### Exercise set
1) On the collect step page, copy the text word for word from "The collect step" to "desired collection type.".
2) Turn the paragraph of the collect step page that begins "The collect step gathers" into a short bulleted list that keeps its main facts.
3) Decide whether each statement agrees with the collect step page. Answer yes or no for each, and quote the deciding words.
(a) The collect step takes no parameters.
(b) Further steps can follow the collect step in the walker chain.
(c) The collection type returned must implement FromIterator.

Collect Step

The collect step gathers the IDs of all elements from a traversal into a specified Rust collection type (e.g., Vec, HashSet, BTreeSet). This is a terminal operation that consumes the walker and returns the populated collection.

Collect step diagram showing elements flowing into the step and a Rust collection of IDs as the output

In this diagram:

  • Input Elements: The walker starts with elements A, B, C.
  • The .collect::<Vec<_>>() step processes the stream and consumes the walker. The type parameter (Vec<_>) specifies the desired collection type.
  • Returns: Vec<ID>: The step returns a Rust Vec containing the unique identifiers (IDs) of the elements that were processed ([ID(A), ID(B), ID(C)]).
  • Terminates Walker: This step ends the Graph API walker chain.

Syntax

walker.collect::<C>()

Where C is the collection type you want to gather results into.

Parameters

This step takes no parameters, but uses a type parameter to specify the collection type.

Return Value

Returns a collection of type C where C implements FromIterator.

### Records provided
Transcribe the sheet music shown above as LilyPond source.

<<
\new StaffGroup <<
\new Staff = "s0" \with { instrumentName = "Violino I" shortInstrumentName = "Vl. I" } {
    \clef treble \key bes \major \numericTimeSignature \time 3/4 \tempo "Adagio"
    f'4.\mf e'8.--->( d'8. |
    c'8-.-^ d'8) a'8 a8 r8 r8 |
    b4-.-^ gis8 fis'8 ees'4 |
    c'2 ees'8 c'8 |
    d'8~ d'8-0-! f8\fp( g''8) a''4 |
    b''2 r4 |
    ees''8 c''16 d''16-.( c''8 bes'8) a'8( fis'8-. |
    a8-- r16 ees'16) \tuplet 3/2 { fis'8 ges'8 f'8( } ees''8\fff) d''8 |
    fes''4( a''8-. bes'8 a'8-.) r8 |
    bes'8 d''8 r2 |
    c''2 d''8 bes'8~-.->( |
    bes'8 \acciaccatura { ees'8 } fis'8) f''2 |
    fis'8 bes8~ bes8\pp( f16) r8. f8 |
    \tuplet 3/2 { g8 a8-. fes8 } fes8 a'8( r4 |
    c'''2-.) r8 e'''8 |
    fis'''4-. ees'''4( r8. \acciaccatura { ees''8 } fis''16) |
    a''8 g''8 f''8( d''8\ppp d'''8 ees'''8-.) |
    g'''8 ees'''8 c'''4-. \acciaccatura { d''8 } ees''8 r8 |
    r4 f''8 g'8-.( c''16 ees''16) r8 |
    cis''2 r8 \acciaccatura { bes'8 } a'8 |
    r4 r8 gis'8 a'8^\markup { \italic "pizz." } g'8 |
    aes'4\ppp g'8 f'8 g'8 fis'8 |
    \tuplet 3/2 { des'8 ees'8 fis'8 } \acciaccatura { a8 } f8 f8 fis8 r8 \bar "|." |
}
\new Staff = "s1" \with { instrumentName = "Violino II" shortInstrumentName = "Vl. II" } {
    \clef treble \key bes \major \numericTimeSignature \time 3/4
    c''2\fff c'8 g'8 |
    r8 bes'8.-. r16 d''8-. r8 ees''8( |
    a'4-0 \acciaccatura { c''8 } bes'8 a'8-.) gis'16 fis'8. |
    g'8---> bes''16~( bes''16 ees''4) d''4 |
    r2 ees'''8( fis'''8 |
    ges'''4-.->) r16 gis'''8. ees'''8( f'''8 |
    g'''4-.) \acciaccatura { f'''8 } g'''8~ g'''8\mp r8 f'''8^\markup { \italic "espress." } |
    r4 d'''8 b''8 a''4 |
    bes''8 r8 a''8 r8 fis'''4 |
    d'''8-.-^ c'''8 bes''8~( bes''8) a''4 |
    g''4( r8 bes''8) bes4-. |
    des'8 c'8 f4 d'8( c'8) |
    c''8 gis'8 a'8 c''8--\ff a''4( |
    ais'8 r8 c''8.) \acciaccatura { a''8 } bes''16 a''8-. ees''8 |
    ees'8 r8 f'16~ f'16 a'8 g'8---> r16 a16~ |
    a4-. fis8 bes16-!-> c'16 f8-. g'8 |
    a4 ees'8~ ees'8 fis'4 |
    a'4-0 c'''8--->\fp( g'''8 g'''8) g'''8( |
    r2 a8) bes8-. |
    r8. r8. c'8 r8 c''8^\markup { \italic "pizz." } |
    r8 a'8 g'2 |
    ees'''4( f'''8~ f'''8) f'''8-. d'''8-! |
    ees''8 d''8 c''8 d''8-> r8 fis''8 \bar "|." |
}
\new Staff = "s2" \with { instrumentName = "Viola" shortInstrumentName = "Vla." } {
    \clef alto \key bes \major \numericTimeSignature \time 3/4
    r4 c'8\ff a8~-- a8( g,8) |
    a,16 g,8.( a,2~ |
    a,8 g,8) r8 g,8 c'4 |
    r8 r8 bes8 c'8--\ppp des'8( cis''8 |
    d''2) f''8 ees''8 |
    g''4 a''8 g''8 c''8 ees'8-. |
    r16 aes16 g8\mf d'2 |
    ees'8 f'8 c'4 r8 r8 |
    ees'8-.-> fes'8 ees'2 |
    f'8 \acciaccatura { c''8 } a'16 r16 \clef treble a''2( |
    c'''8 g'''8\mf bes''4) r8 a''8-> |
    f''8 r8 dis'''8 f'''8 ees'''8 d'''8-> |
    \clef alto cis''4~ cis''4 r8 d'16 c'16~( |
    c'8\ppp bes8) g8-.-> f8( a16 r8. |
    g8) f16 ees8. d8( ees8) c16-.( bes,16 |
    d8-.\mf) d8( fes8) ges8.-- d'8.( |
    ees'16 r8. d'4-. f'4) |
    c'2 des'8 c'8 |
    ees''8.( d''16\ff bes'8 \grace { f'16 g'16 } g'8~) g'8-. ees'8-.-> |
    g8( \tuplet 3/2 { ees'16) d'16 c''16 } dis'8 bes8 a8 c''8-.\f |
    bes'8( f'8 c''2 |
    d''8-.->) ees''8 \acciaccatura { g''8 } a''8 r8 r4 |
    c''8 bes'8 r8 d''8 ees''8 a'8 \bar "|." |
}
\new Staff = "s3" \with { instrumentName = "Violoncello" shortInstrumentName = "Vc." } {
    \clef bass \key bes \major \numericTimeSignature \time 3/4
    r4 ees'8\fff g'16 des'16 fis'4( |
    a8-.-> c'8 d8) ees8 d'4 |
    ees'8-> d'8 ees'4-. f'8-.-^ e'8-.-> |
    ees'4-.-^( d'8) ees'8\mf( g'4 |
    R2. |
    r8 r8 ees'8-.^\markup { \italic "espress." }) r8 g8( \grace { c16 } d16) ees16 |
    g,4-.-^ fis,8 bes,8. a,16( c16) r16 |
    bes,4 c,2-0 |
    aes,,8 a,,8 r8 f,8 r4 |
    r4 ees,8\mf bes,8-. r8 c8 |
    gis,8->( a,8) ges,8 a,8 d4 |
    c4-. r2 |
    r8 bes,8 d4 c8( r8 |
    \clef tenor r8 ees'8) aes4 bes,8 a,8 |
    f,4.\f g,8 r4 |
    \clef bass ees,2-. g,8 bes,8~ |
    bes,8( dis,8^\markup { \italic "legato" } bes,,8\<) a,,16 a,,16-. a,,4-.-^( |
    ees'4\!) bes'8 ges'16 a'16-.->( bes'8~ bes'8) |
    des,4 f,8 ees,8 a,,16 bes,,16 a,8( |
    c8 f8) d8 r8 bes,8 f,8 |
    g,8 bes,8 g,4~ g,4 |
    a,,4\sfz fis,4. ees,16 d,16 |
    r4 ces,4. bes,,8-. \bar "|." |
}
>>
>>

### Set of answers
1)
The collect step gathers the IDs of all elements from a traversal into a specified Rust collection type (e.g., Vec, HashSet, BTreeSet). This is a terminal operation that consumes the walker and returns the populated collection.

Collect step diagram showing elements flowing into the step and a Rust collection of IDs as the output

In this diagram:

  • Input Elements: The walker starts with elements A, B, C.
  • The .collect::<Vec<_>>() step processes the stream and consumes the walker. The type parameter (Vec<_>) specifies the desired collection type.

2)
- Gathers the IDs of all elements from a traversal.
- Puts them into a specified Rust collection type, such as Vec, HashSet or BTreeSet.
- Is a terminal operation that consumes the walker and returns the populated collection.

3)
(a) Yes: "This step takes no parameters, but uses a type parameter to specify the collection type."
(b) No: "This step ends the Graph API walker chain."
(c) Yes: "Returns a collection of type C where C implements FromIterator."